Doctor Thomas Neill Cream dispensed strychnine to at least four prostitutes, telling them that it was medication for their complexions. They experienced agonizing symptoms before they died. He was nicknamed the "Lambeth Poisoner," and he tripped himself up by offering information to police for money. He was hanged in 1892, the same year that Lizzie Borden was denied prussic acid on the day before her father and stepmother were murdered with multiple blows from an ax.
- John Otto Hoch roamed around the U.S., and is thought to have murdered 12 of his 24 wives by poisoning. His preferred substance was arsenic. He even carried a dose for himself inside a fountain pen, to use if he got caught or felt suicidal. Illinois saved him the effort by executing him.
- The "Toxicomaniac," Graham Frederick Young was an Englishman who loved poisons and poisoners. From the age of 11, he was obsessed with chemistry and the use of substances to gain power over others. He killed his stepmother with antimony when he was 14, which no one realized until he admitted it years later, and his obsession was such that he was finally sent to an asylum for nine years. He came out "cured" and found employment in a job that used thallium, with which he then experimented on people. When two died, he bragged so much about what he knew of their conditions that he was arrested and convicted of their murders, as well as several attempted murders. It was clear from a list he had made that he had targeted many more for his deadly experiments.
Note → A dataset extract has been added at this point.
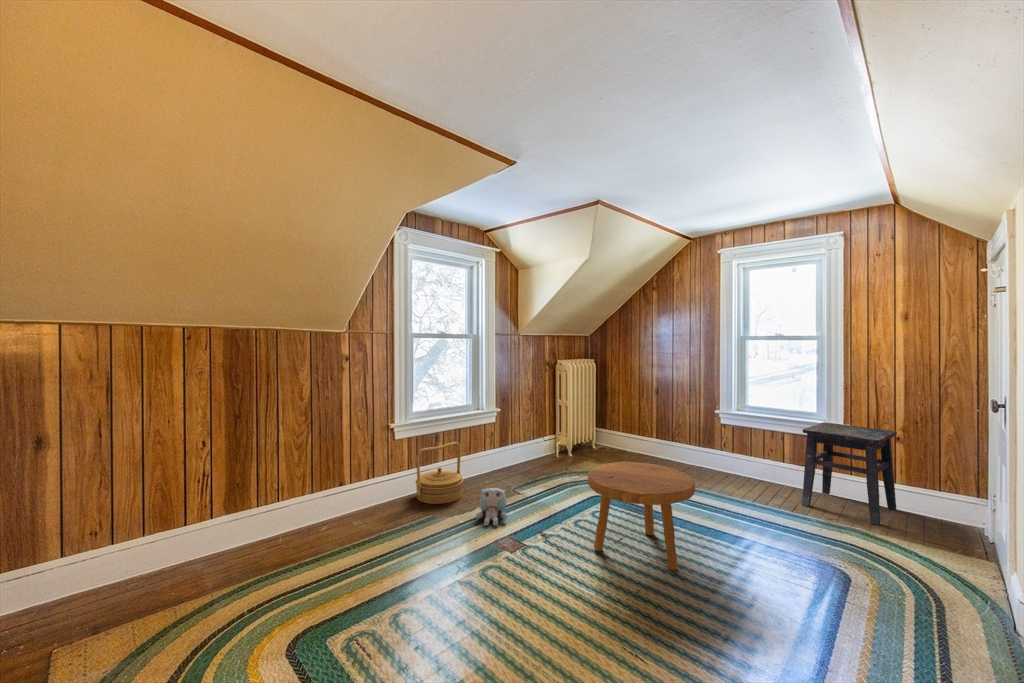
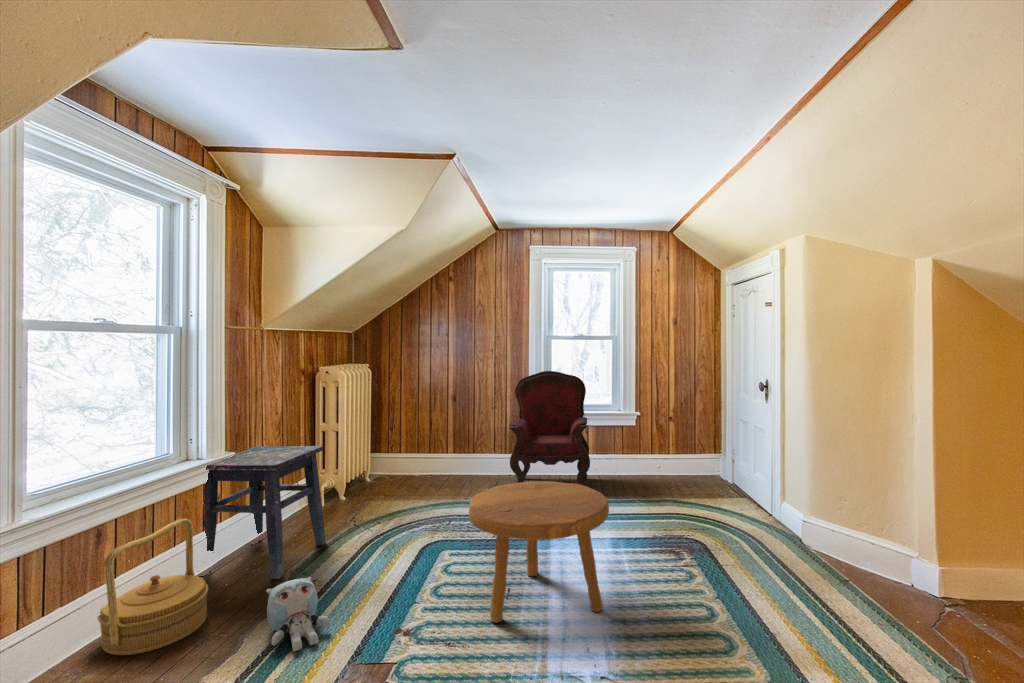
armchair: none [691,379,780,494] -> present [509,371,590,487]
side table: present [802,422,897,525] -> present [204,446,326,579]

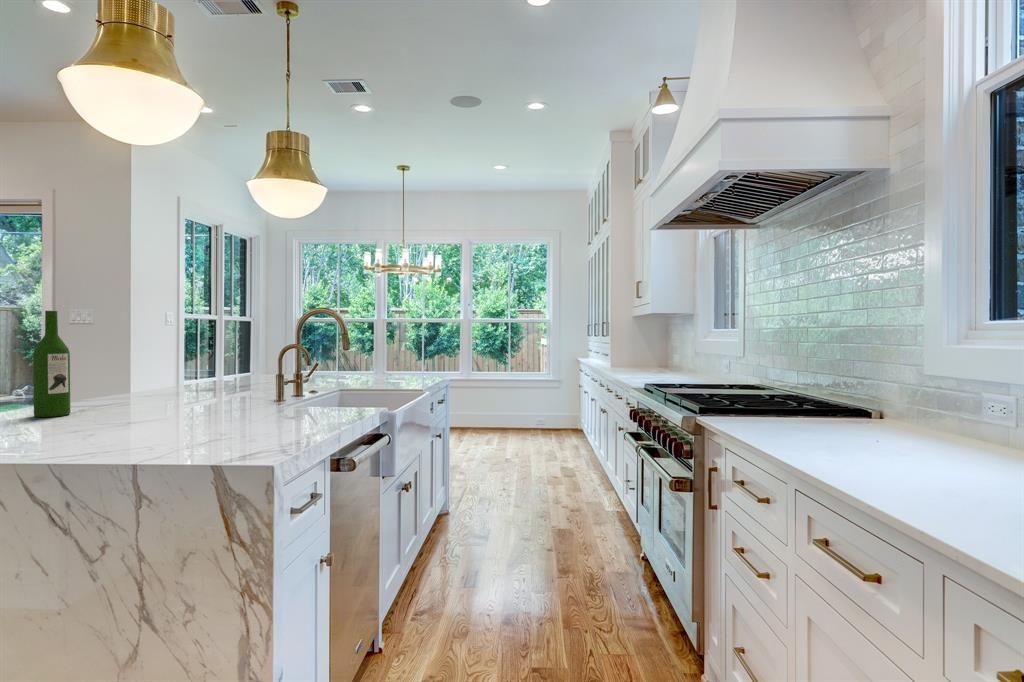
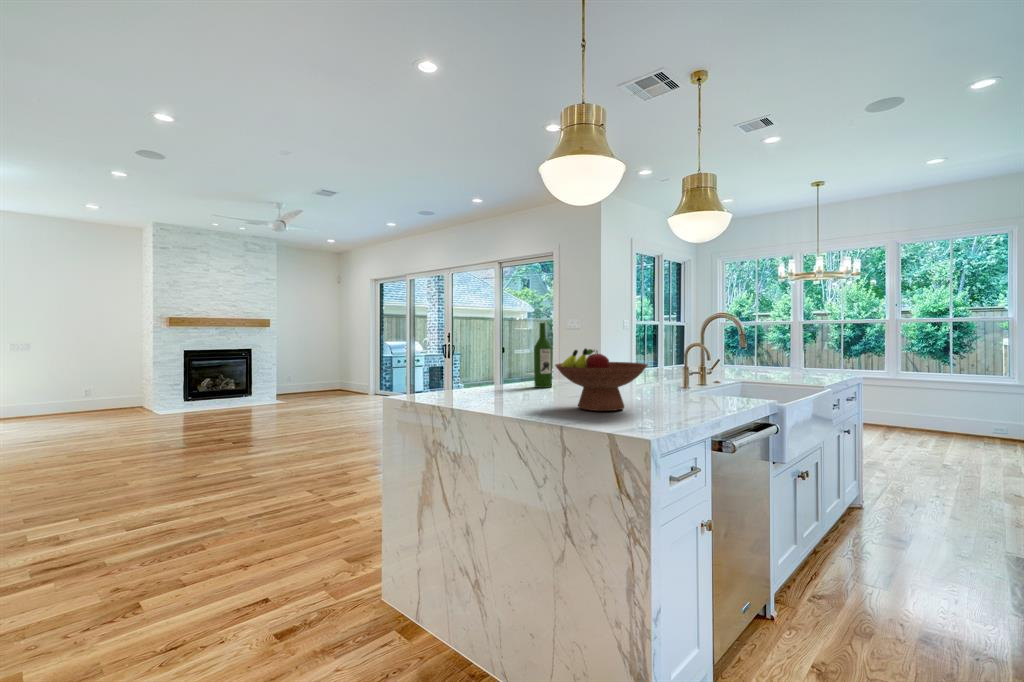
fruit bowl: none [102,352,252,441] -> present [555,349,648,411]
Donald Harvey worked in the health care system from 1983-1987 as a nurse's aide. During that time, he engaged in a cold-blooded killing streak that involved smothering, metal-based poisons, and tranquilizer drugs. He pleaded guilty to 37 murders and was referred to as the "Angel of Death."
Many of these people were caught and confronted with their crimes, but some murderers-by-poison escaped, thanks to the long period of time between administration and detection.